Task data:
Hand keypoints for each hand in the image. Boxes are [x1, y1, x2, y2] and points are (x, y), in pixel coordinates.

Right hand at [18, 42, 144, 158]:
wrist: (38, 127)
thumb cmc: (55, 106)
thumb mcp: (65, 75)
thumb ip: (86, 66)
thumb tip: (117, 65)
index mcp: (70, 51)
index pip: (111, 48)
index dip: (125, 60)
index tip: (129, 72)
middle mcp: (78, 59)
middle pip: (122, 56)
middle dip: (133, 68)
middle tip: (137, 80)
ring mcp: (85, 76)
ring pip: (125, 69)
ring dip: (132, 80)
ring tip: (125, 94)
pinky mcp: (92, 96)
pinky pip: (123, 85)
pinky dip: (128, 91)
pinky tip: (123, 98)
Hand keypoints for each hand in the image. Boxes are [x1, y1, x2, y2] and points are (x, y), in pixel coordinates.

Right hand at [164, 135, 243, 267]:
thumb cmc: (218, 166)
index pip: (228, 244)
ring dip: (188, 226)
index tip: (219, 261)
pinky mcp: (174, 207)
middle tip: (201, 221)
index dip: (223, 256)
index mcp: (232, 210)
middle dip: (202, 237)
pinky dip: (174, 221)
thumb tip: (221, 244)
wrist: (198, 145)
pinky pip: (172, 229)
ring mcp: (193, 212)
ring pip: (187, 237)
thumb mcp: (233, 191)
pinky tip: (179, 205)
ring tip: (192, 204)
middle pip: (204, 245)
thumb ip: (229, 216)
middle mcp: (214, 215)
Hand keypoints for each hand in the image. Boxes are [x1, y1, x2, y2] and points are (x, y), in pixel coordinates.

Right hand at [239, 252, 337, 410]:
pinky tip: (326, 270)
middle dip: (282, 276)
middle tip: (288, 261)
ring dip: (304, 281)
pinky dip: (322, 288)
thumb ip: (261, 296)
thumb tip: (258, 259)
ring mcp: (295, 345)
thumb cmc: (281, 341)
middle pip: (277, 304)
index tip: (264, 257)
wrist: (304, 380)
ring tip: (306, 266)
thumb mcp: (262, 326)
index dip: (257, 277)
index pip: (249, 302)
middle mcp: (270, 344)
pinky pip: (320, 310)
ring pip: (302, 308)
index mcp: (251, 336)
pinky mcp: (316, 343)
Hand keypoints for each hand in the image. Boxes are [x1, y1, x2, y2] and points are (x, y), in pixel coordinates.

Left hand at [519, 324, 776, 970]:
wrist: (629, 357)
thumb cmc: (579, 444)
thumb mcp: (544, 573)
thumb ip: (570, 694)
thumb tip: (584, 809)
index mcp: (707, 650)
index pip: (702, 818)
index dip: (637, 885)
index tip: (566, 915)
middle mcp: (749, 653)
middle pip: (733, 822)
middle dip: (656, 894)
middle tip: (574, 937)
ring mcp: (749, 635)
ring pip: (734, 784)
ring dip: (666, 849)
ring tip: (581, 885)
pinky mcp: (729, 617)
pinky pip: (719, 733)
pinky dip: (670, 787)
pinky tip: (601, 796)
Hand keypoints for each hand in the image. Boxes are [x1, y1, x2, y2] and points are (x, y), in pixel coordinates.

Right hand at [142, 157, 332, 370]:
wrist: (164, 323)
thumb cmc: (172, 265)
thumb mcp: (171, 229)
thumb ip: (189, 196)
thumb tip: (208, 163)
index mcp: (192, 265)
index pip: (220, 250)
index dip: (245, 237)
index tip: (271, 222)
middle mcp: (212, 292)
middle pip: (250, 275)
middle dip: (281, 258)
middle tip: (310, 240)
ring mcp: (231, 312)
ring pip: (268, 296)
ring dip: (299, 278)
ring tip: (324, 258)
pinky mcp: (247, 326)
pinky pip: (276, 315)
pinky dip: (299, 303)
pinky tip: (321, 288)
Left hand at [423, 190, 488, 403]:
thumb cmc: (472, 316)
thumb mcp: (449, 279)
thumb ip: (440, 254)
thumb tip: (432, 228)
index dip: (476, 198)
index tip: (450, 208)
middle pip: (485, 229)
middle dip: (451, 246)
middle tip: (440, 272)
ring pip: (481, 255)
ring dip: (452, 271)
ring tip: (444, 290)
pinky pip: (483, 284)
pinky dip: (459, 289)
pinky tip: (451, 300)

Exercise aim:
Your task is to restate, word for word, only those lines above that fall between the line holding "pinky pip: (320, 310)" and the line holding "index dip: (637, 885)", inclusive.

Exercise solution:
pinky pip: (320, 310)
ring pip: (302, 308)
index mcp: (251, 336)
pinky mcp: (316, 343)
Hand keypoints for each hand in the image. Boxes are [x1, y1, x2, y2] and points are (x, y), in pixel coordinates.

Left hand at [519, 324, 776, 970]:
wrist: (629, 357)
thumb cmc: (579, 444)
thumb mcp: (544, 573)
thumb ip: (570, 694)
thumb tip: (584, 809)
index mcp: (707, 650)
index pip: (702, 818)
index dip: (637, 885)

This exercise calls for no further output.